We finally made it to Fidelity after our previous disastrous attempt in July 2019, in which I got stuck in the mud just west of Bittersweet Road, tore off our van's bumper, and had to walk to Highway 75 in flip flops and jeans over the gravel roads.
But, as I said, we finally made it! St. Augustine's Church is lovely, and the graveyard across the street was full of flags in preparation for Memorial Day.
The fields in the surrounding countryside were full of old cornstalks cut short in last fall's harvest. The day was cloudy, but sharp shafts of sunlight blazed down through gaps in the clouds.
We explored the cemetery, pausing at tombstones that caught our interest. We were especially saddened by the ones where babies were buried - young lives snuffed out by disease long before their old age. Lila Wiltz was one such: She lived from 1919 to 1920. Another tombstone proclaimed simply, "Bakers Infants, 1941-1941." So much heartache expressed in so few characters carved into stone!
As we were wandering through the graveyard, we noticed that a lady had come out onto the porch of a neighboring home. It was Mrs. Meyer, who lives in the old "Sister House" across the street from the church. She has lived alone there for the past three years since being widowed. She was wondering if we wanted to look around inside the building; she had the key.

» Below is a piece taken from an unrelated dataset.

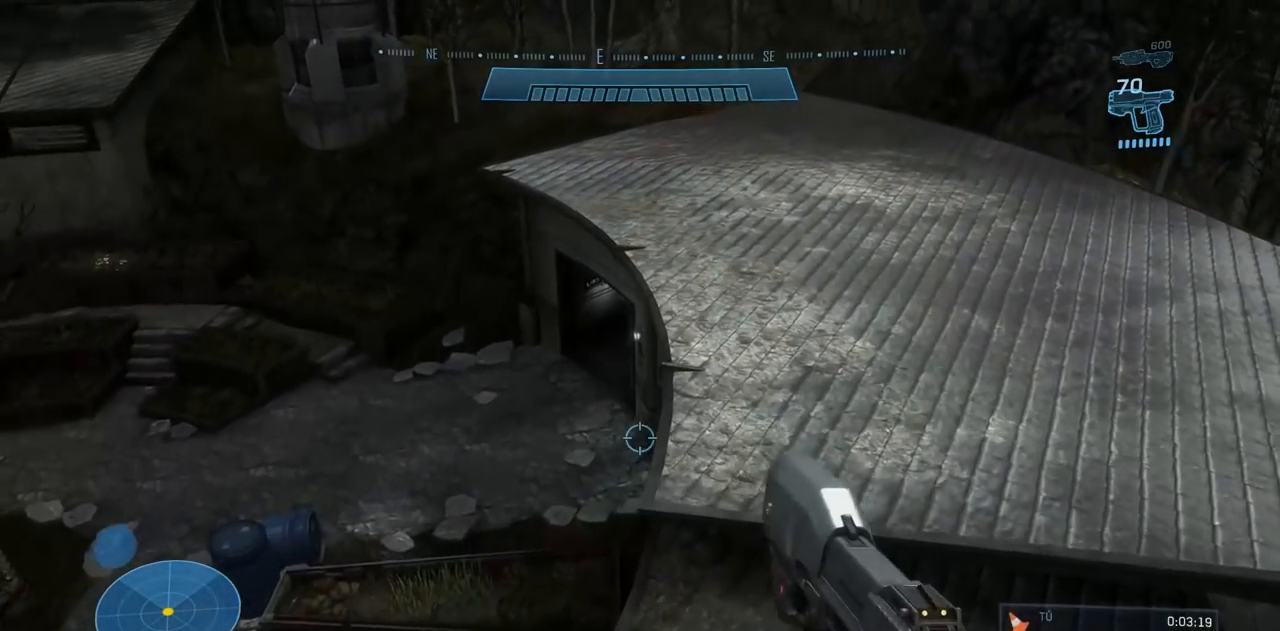
{"buttons": [], "left_stick": "up-right", "right_stick": "center", "events": []}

We definitely wanted to look inside, and so we took her up on her offer. Within the church, we could feel and smell the age of the place. The wooden fixtures had the fine patina that only generations of hands can lend. The walls had pictures of the nuns who had served the people of this community as teachers before living out their twilight years in the Sister House.
It was a good way to spend Memorial Day, when we remember the people we have loved and lost, but also when we remember our own coming deaths. This little town -- what's left of it, anyway -- definitely has the feeling of a place that is dying, and so it led our hearts to consider our own mortality, as well as what lies on the Other Side.